Despite his circumstances, KSM still refuses to talk. He spews contempt at his interrogators, telling them that Americans are weak, lack resilience, and are unable to do what is necessary to prevent the terrorists from succeeding in their goals. He has trained to resist interrogation. When he is asked for information about future attacks, he tells his questioners scornfully:

“Soon, you will know.”

It becomes clear he will not reveal the information using traditional interrogation techniques. So he undergoes a series of “enhanced interrogation techniques” approved for use only on the most high-value detainees. The techniques include waterboarding.

His resistance is described by one senior American official as “superhuman.” Eventually, however, the techniques work, and KSM becomes cooperative—for reasons that will be described later in this book.

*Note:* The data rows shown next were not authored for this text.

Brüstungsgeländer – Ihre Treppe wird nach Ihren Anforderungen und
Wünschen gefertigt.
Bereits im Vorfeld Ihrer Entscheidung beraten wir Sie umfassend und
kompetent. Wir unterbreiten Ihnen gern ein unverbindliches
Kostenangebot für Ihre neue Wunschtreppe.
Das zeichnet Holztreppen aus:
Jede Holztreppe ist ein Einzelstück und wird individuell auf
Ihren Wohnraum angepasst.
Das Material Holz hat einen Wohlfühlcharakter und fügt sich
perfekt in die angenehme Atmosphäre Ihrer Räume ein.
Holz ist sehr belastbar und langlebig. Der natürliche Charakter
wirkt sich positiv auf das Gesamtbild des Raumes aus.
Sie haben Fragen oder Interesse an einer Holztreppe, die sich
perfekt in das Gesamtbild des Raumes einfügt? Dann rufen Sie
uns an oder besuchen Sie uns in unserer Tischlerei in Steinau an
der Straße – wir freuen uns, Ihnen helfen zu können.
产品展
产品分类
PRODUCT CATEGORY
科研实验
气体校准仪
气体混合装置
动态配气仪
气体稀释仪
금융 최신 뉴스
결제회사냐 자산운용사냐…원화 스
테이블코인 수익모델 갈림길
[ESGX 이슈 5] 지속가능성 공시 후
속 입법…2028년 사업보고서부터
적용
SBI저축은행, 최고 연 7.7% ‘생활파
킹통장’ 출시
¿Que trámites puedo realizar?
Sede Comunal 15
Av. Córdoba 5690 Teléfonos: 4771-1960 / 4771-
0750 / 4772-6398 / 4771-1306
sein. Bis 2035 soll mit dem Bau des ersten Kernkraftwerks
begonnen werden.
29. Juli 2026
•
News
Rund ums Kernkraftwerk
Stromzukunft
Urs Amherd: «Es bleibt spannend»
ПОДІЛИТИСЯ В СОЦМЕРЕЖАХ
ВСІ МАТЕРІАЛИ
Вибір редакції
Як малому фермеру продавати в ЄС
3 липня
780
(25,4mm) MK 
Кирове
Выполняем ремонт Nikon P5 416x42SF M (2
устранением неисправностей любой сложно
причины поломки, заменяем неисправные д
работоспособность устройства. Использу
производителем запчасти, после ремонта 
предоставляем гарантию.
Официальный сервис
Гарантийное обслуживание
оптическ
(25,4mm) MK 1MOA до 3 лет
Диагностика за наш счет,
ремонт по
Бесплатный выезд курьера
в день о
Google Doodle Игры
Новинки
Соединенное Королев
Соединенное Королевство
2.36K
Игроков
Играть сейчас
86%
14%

He begins telling his CIA de-briefers about active al Qaeda plots to launch attacks against the United States and other Western targets—information that leads to the arrest of operatives tasked to carry them out. He holds classes for CIA officials, using a chalkboard to draw a picture for the CIA of al Qaeda’s operating structure, financing, communications, and logistics. He identifies al Qaeda travel routes and safe havens, and helps intelligence officers make sense of documents and computer records seized in terrorist raids. He identifies voices in intercepted telephone calls, and helps officials understand the meaning of coded terrorist communications. He provides information that helps our intelligence community capture other high-ranking terrorists, some of whom are also taken into CIA custody and questioned—resulting in still more intelligence on the enemy’s plans for new attacks.